Write out the passage from the forum thread about lidar scan readings, from "Closed Michael-Equi closed" to "their ros driver.", inclusive.

Passage shown -
## begin
Closed Michael-Equi closed 4 years ago
@Michael-Equi can you tell me what Lidar you are using and what driver?
I am facing the same issue with my Slamtec RPLidar A3 uising their ros driver.
The output on the /scan topic shows:
header:
seq: 2543
stamp:
secs: 1597007158
nsecs: 82151873
frame_id: "rplidar"
angle_min: -3.12413907051
angle_max: 3.14159274101
angle_increment: 0.00435422640294
time_increment: 5.05294083268e-05
scan_time: 0.0727118179202
range_min: 0.15000000596
range_max: 25.0
Per the calculations in the Slam Toolbox Karto.h it should be sending 1439 readings per cycle:
GetMaximumAngle(): 3.14159
GetMinimumAngle(): -3.12414
(GetMaximumAngle() - GetMinimumAngle()): 6.26573
GetAngularResolution(): 0.00435423
(GetMaximumAngle() - GetMinimumAngle()) / GetAngularResolution(): 1439
GetIs360Laser(): 1
residual: 0
math::Round((GetMaximumAngle() - GetMinimumAngle()) / GetAngularResolution()) + residual: 1439
but the /scan topic always has 1440 readings on it, not 1439.
This didn't happen before when the code to detect a 360 degree lidar was not setting residual
to 0, but I guess that was a bug.
I'm digging into the RPLidar driver now to see why the published angle increment, maximum angle, and minimum angle does not also result in a number of readings that Slam Toolbox expects.
To recap
Per the published data from the Lidar driver:
3.14159274101 - -3.12413907051 = 6.265731812
Total angular area of coverage, but:
1440 * 0.00435422640294 = 6.27008602
while if it published the number of readings that Slam Toolbox expects, it would agree with the published scan area:
1439 * 0.00435422640294 = 6.265731794
A simple patch to the RPLidar driver could hack this out, but I'm taking my time to understand it to see if there are other problems with it rather than just hacking this. Meanwhile, just using the old commit of Slam Toolbox is a temporary workaround.
@chrisl8 I'm currently just using the old commit. But yes I get that problem both with the lidar in simulation as described above and with the RPLidar S1 using this ROS2 port of the driver.
@Michael-Equi I would be interested to know if you have the same results with this ROS2 port: https://github.com/ManuelMeraz-Forks/rplidar_ros
He has made some changes to the "angle compensation" code, and I wonder if it fixes this or not.
I have not been able to test it yet, as I do not have a ROS2 environment set up. I'm still using Melodic and Noetic.
I think as we learned, the rp lidar drivers are problematic. Any action items here?
## end
Dataset items -
## begin
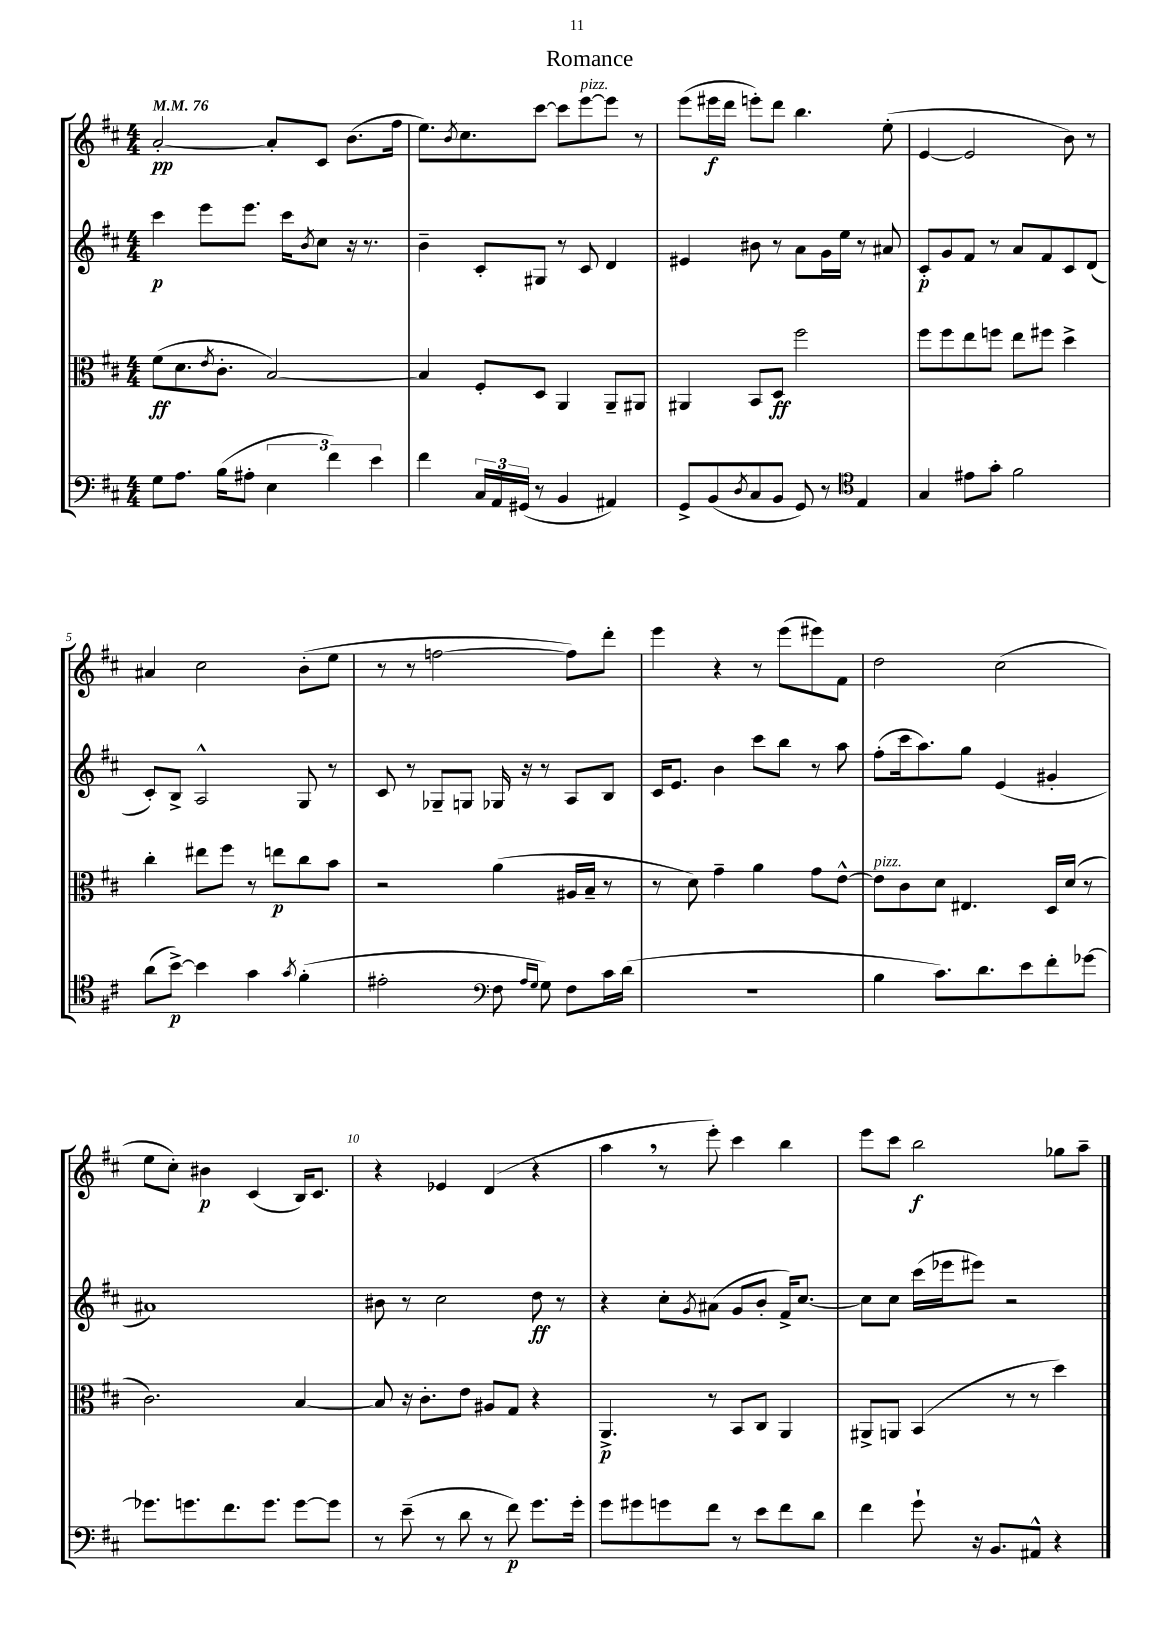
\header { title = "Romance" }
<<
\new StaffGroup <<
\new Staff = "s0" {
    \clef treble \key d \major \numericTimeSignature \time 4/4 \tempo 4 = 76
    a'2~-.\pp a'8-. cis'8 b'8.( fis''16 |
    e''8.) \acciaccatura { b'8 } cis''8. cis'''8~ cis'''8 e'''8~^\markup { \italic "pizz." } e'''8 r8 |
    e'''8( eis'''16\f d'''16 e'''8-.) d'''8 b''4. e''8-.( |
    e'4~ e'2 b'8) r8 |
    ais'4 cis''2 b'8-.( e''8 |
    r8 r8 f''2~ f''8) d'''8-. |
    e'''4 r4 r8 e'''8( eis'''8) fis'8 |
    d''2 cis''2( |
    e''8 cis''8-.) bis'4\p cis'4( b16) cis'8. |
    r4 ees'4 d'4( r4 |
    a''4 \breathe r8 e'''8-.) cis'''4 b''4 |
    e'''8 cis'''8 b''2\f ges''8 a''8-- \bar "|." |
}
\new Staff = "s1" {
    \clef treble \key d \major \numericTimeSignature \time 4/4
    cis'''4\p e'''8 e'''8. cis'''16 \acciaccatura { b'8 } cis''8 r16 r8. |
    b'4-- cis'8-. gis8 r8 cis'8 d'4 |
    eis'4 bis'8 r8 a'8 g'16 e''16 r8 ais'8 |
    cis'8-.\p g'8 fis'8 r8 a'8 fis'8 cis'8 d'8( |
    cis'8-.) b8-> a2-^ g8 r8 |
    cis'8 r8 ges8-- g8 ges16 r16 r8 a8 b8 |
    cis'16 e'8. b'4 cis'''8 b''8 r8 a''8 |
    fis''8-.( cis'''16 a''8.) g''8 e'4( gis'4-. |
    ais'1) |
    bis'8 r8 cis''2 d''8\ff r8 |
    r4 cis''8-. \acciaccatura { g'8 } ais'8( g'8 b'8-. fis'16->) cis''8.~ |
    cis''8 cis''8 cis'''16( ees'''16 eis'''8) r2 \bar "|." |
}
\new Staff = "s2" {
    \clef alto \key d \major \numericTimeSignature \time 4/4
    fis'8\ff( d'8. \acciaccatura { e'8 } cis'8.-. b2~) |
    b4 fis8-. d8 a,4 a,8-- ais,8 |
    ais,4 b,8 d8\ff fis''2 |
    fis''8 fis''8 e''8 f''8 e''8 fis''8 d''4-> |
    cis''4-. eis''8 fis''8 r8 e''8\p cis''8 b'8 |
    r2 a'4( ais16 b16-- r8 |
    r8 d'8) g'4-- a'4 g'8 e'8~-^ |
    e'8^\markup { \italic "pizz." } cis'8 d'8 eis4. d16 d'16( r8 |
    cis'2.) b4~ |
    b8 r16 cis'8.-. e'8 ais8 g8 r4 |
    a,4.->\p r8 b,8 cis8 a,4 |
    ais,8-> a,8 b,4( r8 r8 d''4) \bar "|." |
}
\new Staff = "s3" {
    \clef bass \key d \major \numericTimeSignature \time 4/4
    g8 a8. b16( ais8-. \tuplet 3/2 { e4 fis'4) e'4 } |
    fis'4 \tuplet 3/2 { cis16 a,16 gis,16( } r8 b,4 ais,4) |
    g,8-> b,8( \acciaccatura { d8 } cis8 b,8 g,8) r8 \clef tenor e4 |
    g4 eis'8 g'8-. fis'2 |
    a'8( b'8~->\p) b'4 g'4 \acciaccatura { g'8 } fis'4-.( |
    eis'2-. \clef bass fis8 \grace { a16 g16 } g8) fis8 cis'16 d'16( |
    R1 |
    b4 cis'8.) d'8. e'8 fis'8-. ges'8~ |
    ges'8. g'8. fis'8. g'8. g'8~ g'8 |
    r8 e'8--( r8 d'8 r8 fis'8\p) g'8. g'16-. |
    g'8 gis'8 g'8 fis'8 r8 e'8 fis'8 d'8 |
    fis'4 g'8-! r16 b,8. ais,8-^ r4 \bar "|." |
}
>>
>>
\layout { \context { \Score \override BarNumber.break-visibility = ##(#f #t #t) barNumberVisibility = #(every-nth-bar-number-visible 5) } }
## end
Solved problem -
Closed Michael-Equi closed 4 years ago
@Michael-Equi can you tell me what Lidar you are using and what driver?
I am facing the same issue with my Slamtec RPLidar A3 uising their ros driver.